Priscila Uppal, poet, novelist, professor (b at Ottawa 30 Oct 1974). Uppal teaches creative writing and English literature at YORK UNIVERSITY, where she also earned a BA (1997) and a PhD (2003). Her MA was completed at the UNIVERSITY OF TORONTO (1998).
Priscila Uppal, poet, novelist, professor (b at Ottawa 30 Oct 1974). Uppal teaches creative writing and English literature at York University, where she also earned a BA (1997) and a PhD (2003). Her MA was completed at the University of Toronto (1998). Uppal is a politically pointed voice in contemporary Canadian poetry whose 6 major collections have been commended by critics. Her academic affiliations and interests are often reflected in her creative work: her writing addresses issues surrounding women, violence, sexuality, culture, religion, illness and loss.
Priscila Uppal's poetry charts the violence and injustice of the contemporary world. Her voice characteristically blends the absurd and the serious, using startling wit to provoke her audience. Her first collection, How to Draw Blood from a Stone, was released in 1998, and was followed by Confessions of a Fertility Expert (1999), Pretending to Die (2001, shortlisted for a ReLit Award for Poetry), and Live Coverage (2003). In 2005 she released Holocaust Dream with photographer Daniel Ehrenworth, a meditation on the horror of Auschwitz. Ontological Necessities (2006) was shortlisted for the 2007 Griffin Poetry Prize. Within this collection Uppal questions personal identity and the complexities of human relationships, exploring these themes through the lens of a surreal world. Uppal's sixth major collection, Traumatology (2010), scrutinizes the different aspects of self - physical, mental and spiritual - and our definitions of those selves. With strong images and wit, Uppal pushes the standard limits of questioning the world. A selection of her poems, Successful Tragedies: Poems 1998-2010, has recently been released.
Uppal has also released 2 novels. Her first, The Divine Economy of Salvation (2002), explores the ways in which childhood sins can taint and overshadow one's later life. The novel follows the life of a woman, in anguish over her past, who seeks to find refuge by entering a convent.

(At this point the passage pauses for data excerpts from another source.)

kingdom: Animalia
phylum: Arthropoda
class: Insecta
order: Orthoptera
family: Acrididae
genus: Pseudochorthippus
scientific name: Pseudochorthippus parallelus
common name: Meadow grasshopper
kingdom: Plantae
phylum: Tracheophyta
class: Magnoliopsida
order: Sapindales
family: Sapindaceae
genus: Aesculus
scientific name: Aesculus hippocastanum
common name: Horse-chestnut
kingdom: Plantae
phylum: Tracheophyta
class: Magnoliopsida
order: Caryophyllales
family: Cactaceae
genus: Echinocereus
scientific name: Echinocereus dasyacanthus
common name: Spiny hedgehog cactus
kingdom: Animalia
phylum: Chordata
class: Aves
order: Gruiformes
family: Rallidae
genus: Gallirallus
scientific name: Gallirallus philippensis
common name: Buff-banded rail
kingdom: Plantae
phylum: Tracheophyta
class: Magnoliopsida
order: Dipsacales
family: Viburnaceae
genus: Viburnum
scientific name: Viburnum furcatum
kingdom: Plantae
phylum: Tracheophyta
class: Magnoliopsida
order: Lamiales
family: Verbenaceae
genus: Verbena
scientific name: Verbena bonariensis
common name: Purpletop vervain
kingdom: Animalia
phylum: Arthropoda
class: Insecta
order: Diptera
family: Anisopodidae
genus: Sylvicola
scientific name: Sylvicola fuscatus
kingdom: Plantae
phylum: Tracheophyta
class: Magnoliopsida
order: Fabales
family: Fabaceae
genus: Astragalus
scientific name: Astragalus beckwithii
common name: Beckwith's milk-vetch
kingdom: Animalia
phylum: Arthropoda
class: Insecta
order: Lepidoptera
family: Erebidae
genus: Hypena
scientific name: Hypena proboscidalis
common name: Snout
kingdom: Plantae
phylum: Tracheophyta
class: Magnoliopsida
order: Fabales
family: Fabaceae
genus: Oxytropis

Her past, however, refuses to remain hidden in this disturbing yet beautiful work. To Whom It May Concern (2009) travels the life of a disabled man struggling to keep his world from falling to pieces. The novel is a powerful and unpredictable re-telling of King Lear that draws upon both the tragedy and comedy of betrayal and of love.
Priscila Uppal is also the author of an academic work, We Are What We Mourn: The Contemporary English-Canadian Elegy (2009), and has edited or co-edited several anthologies, including Red Silk: An Anthology of South Asian Canadian Women Poets (2004), The Exile Book of Poetry in Translation: 20 Canadian Poets Take on the World (2009), and collections of essays on both Barry Callaghan and Matt Cohen. She was the Canadian Athletes Now Fund poet-in-residence for the 2010 Vancouver Winter Olympics and Paralympics, and released Winter Sport: Poems in October 2010. Uppal is also a member of the Board of Directors for the Toronto Arts Council. Her works have been translated into a number of languages, including Croatian, Dutch, Greek, Korean, Italian and Latvian.